▸ **ASSIGNMENT**
The line containing "middle tip: (1165, 678)" opens the span to copy, and the last line of the records below closes it. Write out that span exactly.

▸ **DATA RECORDS**

================================

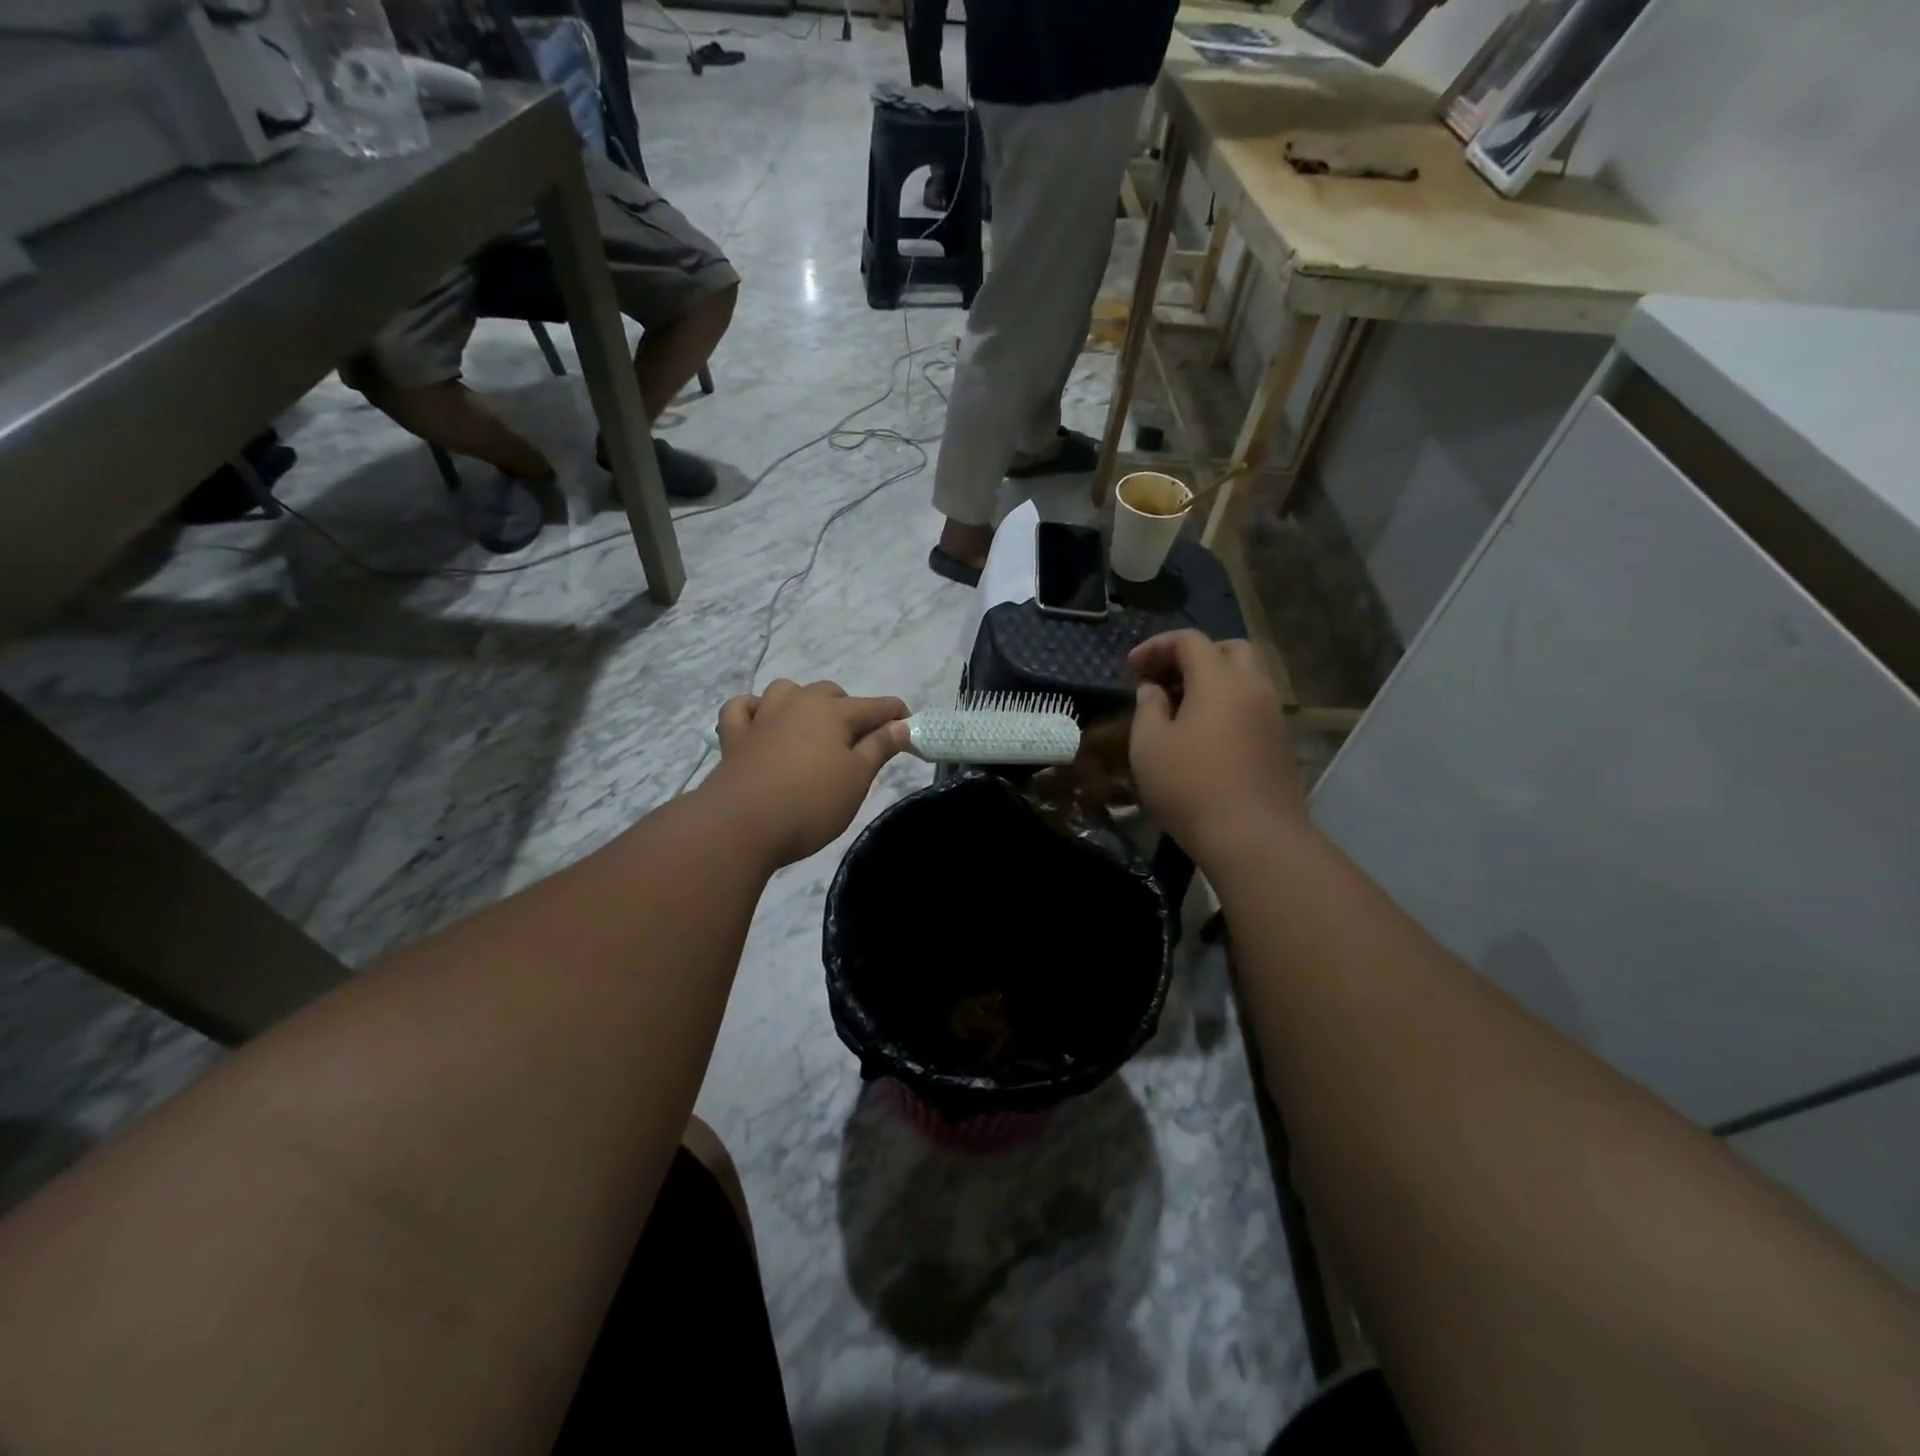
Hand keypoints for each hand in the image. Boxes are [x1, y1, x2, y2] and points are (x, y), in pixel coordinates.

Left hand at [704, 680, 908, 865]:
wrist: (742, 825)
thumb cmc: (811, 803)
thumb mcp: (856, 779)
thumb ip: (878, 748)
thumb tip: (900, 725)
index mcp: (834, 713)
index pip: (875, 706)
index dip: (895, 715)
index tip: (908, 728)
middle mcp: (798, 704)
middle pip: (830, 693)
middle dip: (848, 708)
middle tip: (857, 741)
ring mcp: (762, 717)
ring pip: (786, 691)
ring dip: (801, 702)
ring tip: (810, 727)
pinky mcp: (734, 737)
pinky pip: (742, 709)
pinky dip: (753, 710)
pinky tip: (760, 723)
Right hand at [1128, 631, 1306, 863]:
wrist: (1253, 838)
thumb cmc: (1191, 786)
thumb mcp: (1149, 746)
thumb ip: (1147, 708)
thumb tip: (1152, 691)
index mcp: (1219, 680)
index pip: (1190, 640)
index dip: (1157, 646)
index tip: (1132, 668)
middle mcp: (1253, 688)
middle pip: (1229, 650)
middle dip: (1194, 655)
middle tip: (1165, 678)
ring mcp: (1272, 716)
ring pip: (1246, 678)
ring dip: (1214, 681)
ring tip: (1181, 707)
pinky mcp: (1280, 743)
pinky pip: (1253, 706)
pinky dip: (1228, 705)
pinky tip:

================================

▸ **FINISHED EXERCISE**
middle tip: (1165, 678)
ring mcp: (1272, 716)
ring pip: (1246, 678)
ring dip: (1214, 681)
ring tip: (1181, 707)
pinky mcp: (1280, 743)
pinky pip: (1253, 706)
pinky dip: (1228, 705)
pinky tip:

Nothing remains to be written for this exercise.